* _EXERCISE DETAILS_:
How many lines of the records hold the string "Facta"? Reply with the number alone.
----- ENTRIES PROVIDED -----
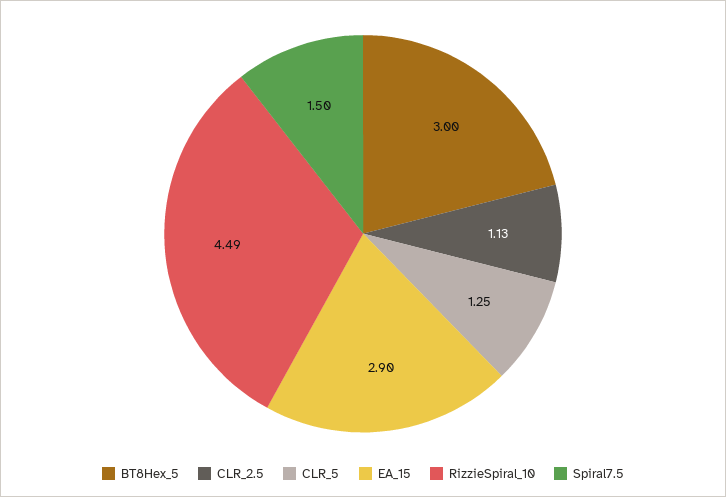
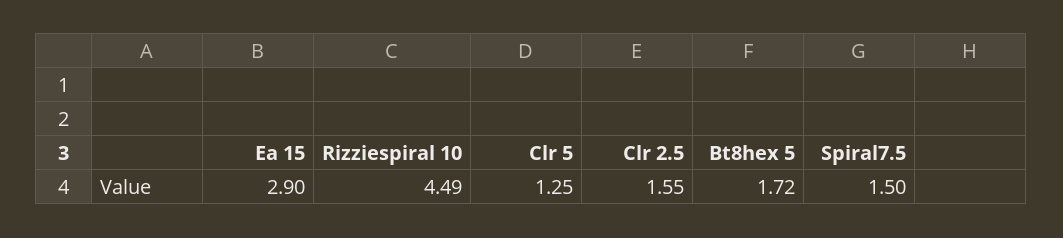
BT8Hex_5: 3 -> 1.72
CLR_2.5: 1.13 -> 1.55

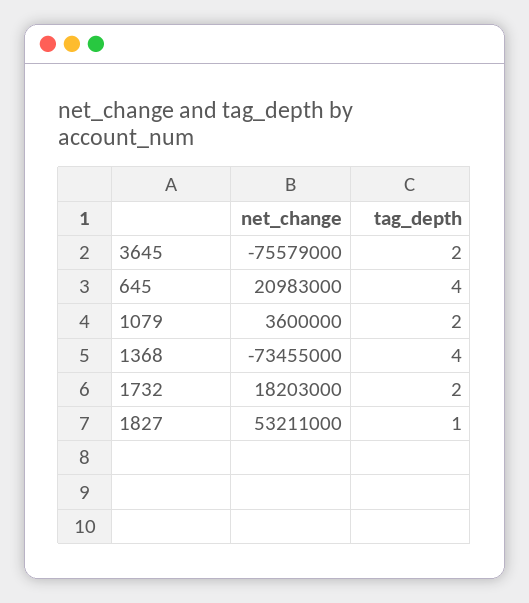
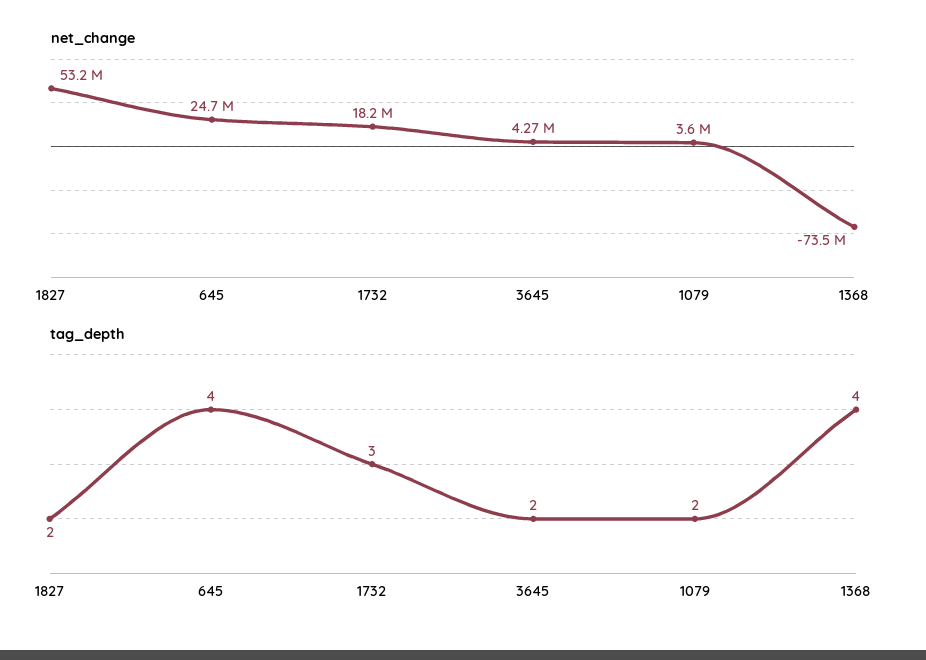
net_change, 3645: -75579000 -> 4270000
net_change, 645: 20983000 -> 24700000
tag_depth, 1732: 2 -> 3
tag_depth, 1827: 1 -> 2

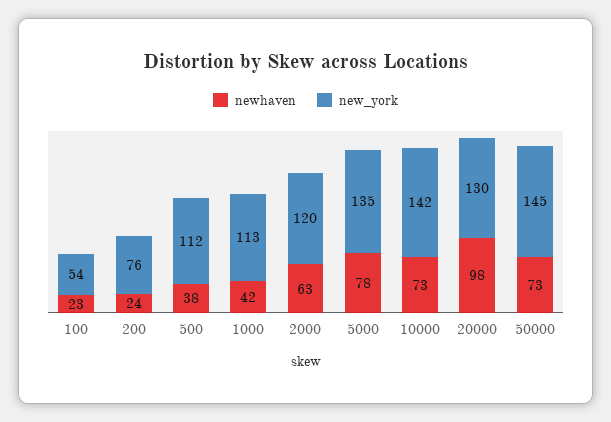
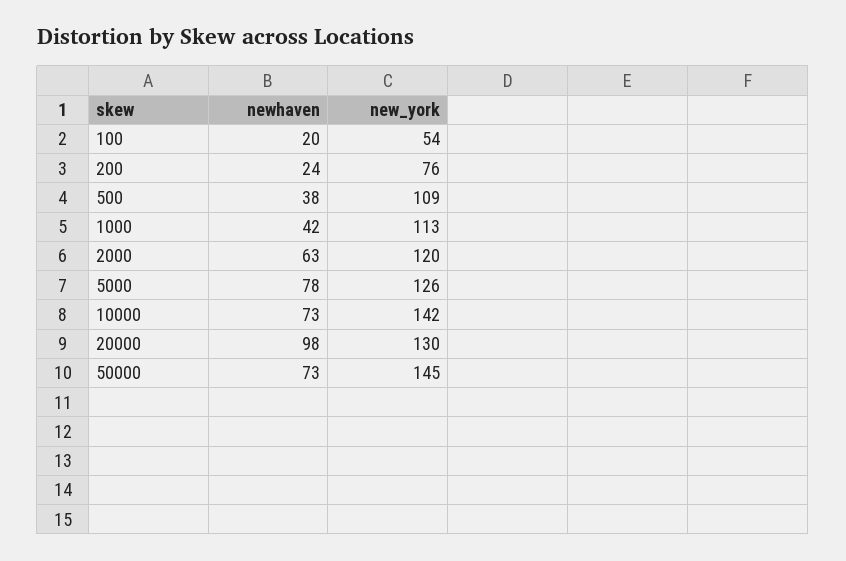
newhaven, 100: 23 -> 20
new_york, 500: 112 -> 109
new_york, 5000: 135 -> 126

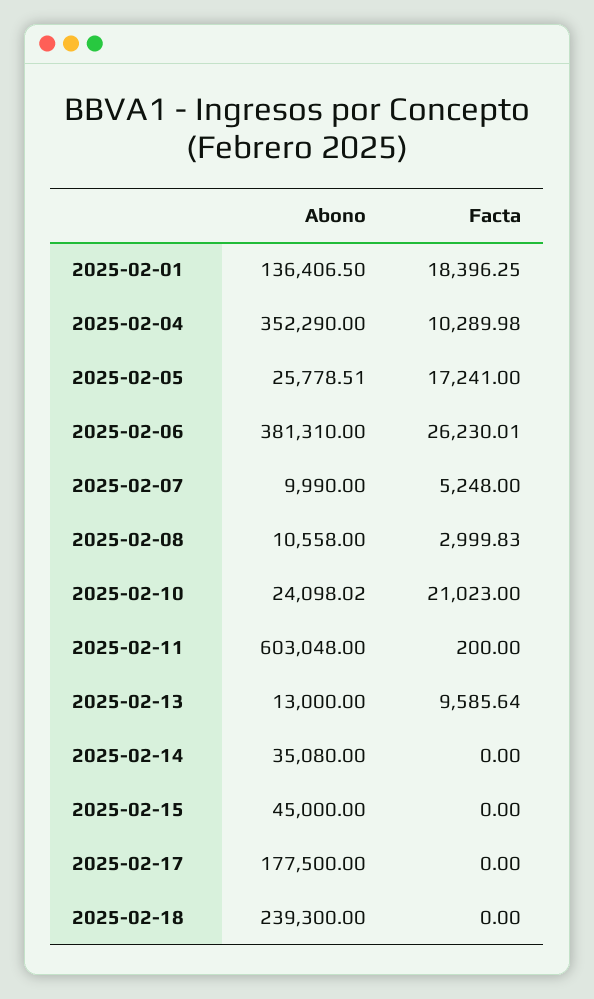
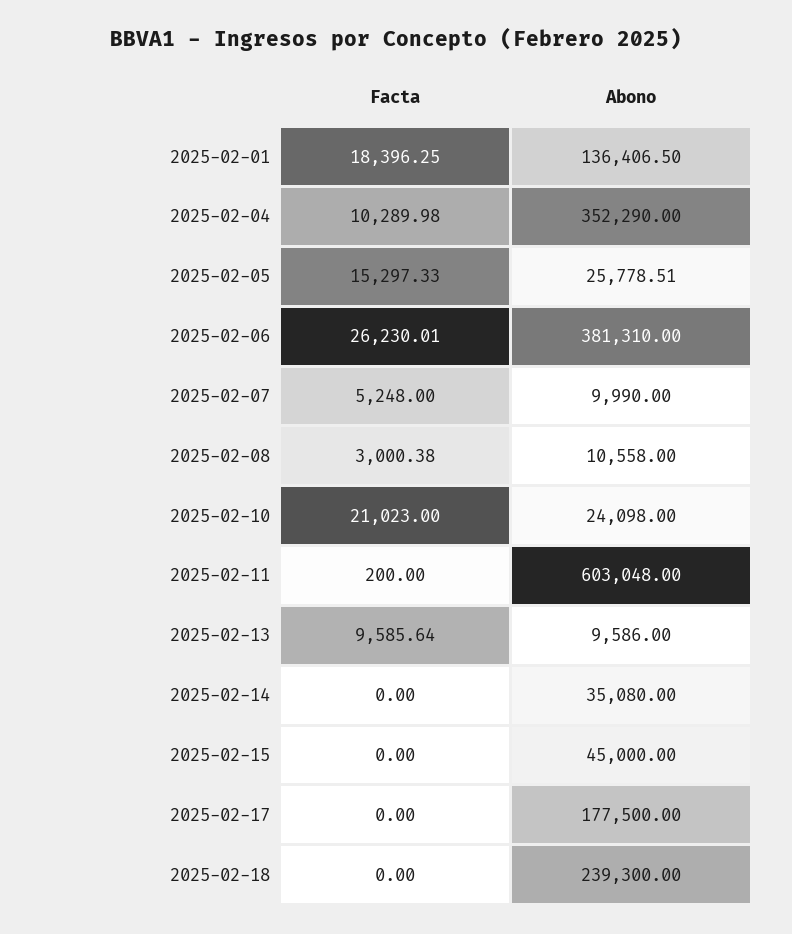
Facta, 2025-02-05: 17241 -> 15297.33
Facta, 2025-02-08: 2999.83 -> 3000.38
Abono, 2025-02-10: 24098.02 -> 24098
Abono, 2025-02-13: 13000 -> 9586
-----
* _SOLUTION_:
2